What could be the world’s earliest map was discovered engraved on a stone in a cave in northern Spain in 1993. “The landscape depicted corresponds exactly to the surrounding geography. Whoever made it sought to capture in stone the flow of the watercourses, the mountains outside the cave, and the animals found in the area,” said Pilar Utrilla of the University of Zaragoza.  

Researchers noticed that a 9,000-year-old human arm bone in the collection of England’s Torquay Museum was marked with tool cuts. The bone was found in Kents Cavern in the nineteenth century. “Some archaeologists have interpreted these marks as evidence of cannibalism, but ritual burial practice or dismemberment for transportation has not been ruled out,” said a museum spokesperson.  

In Switzerland, archaeologists have found a gibbet, where the remains of executed criminals were displayed, and the remains of at least 20 people. “We knew that there was a gallows once, because there are still some maps of the 1800s which show them. But we were not sure if any remains would really be still there,” said archaeologist Armond Baeriswil.  

A US Air Force amphibious aircraft that sank in the Saint Lawrence Seaway in 1942 has been found by Parks Canada divers. “This plane is a testament to the collaboration between Canada and the US during the Second World War,” said Quebec region Minister Christian Paradis. The remains of five people trapped in the aircraft when it crashed in bad weather may be recovered.  

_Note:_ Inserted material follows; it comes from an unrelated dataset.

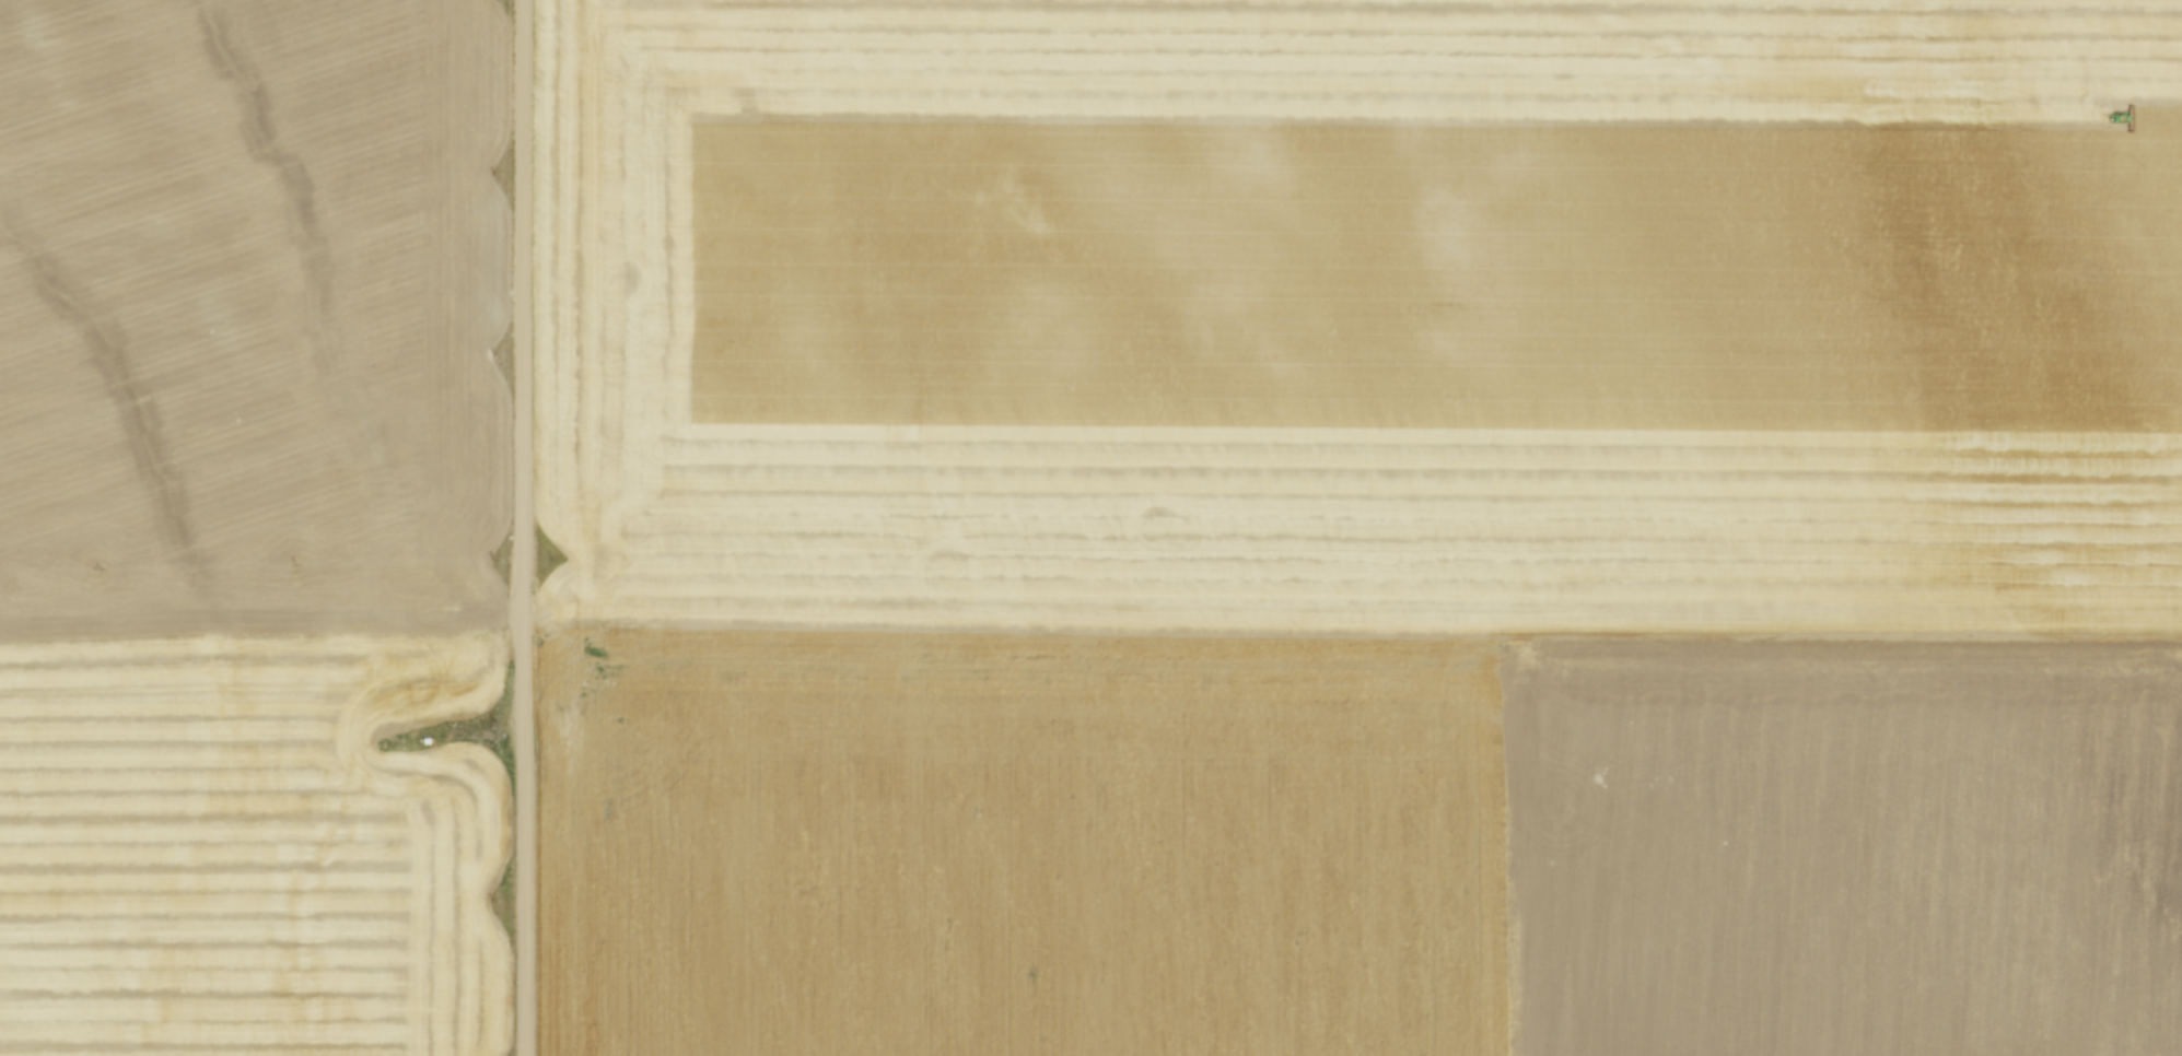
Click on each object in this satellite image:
crop: (251, 526)
road: (525, 527)
crop: (1362, 528)

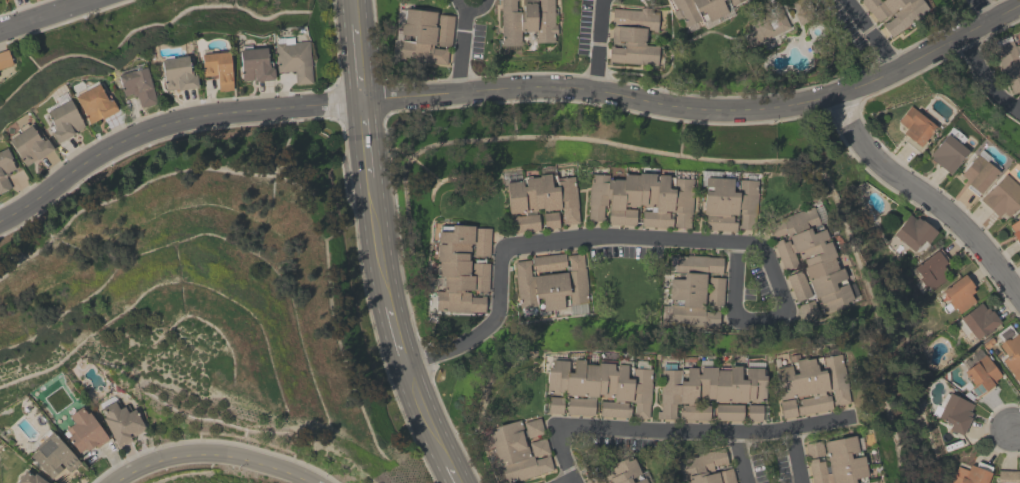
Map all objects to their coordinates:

The Archaeological Conservancy will purchase the site of the Royal Blockhouse, a British Army outpost built across the Hudson River from Fort Edward. Two other eighteenth-century military sites near the fort will also change hands in order to protect them. All three sites have been looted in the past.  

The excavation of an Assyrian acropolis in southeastern Turkey has yielded a letter written in cuneiform on a clay tablet. In the letter, the Assyrian city treasurer of Tushan says he lacks the necessary equipment and manpower to defend the city from foreign invaders, led by the Babylonians.  

Turkey plans to go ahead with the Ilisu Dam project, which would flood the ancient city of Hasankeyf and displace its villagers, despite the loss of its European creditors.  

A Druid protester known as King Arthur Pendragon is calling for human remains disinterred from Stonehenge to be reburied there. “You wouldn’t dig up your grandmother, so what’s the difference?” he asks.